A rule of thumb is a principle with broad application that is not intended to be strictly accurate or reliable for every situation. It is an easily learned and easily applied procedure for approximately calculating or recalling some value, or for making some determination. It is based not on theory but on practical experience. Compare this to heuristic, a similar concept used in mathematical discourse, psychology, and computer science, particularly in algorithm design.

The exact origin of the phrase is uncertain. The earliest known citation comes from J. Durham’s Heaven upon Earth, 1685, ii. 217: "Many profest Christians are like to foolish builders, who build by guess, and by rule of thumb." The phrase also exists in other languages, for example Italian "Regola del pollice", Swedish tumregel, Norwegian and Danish tommelfingerregel, sometimes in the variant "rule of fist", for example Finnish nyrkkisääntö, Estonian rusikareegel, German Faustregel and Pi mal Daumen, Hungarian ökölszabály or Dutch vuistregel, as well as in Turkish parmak hesabı, and in Hebrew "כלל אצבע" (rule of finger) and in Persian "قاعده سرانگشتی," which is translated as finger tip's rule. This suggests that it has some antiquity, and does not originate in specifically Germanic language culture.

Sir William Hope wrote in his The Compleat Fencing Master, 1692: "What he doth, he doth by rule of Thumb, and not by Art." James Kelly's The Complete Collection of Scottish Proverbs, 1721, pg 257, includes: "No Rule so good as Rule of Thumb, if it hit."

The term is thought to originate with carpenters who used the length of the tip of their thumbs (i.e., inches) rather than rulers for measuring things, cementing its modern use as an imprecise yet reliable and convenient standard. This sense of thumb as a unit of measure also appears in Dutch, in which the word for thumb, duim, also means inch.
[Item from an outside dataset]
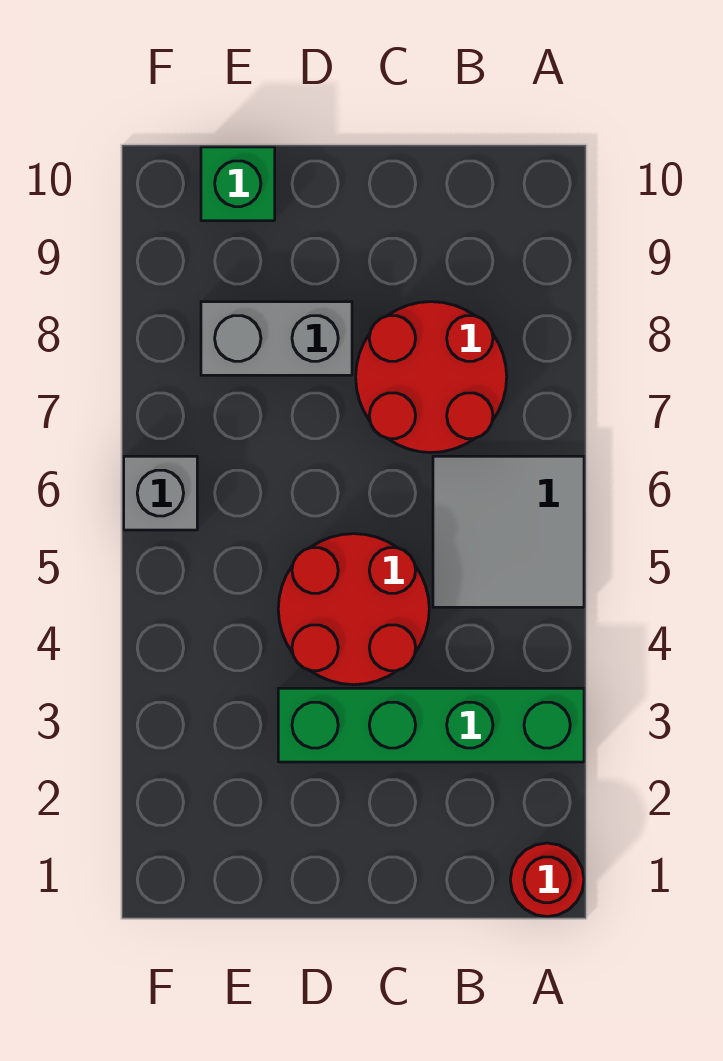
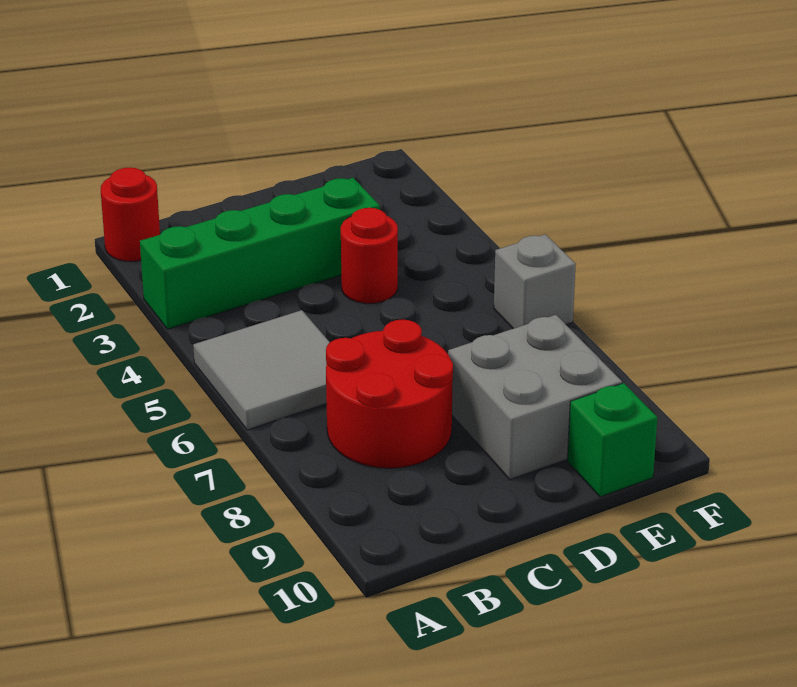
red 2x2 round brick [278,534,429,685] -> red 1x1 round brick [341,208,398,304]
grey 1x2 brick [201,302,352,375] -> grey 2x2 brick [448,315,622,480]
Another possible origin of the phrase comes from measurement, in particular in agricultural fields. The plants need a fairly precise depth to seed properly, whether planted from seed or being replanted, but the depth can sometimes be estimated using the thumb. That is, a "rule (measurement) of thumb". According to Gary Martin, "The origin of the phrase remains unknown. It is likely that it refers to one of the numerous ways that thumbs have been used to estimate things—judging the alignment or distance of an object by holding the thumb in one's eye-line, the temperature of brews of beer, measurement of an inch from the joint to the nail to the tip, or across the thumb, etc. The phrase joins the whole nine yards as one that probably derives from some form of measurement but which is unlikely ever to be definitively pinned down."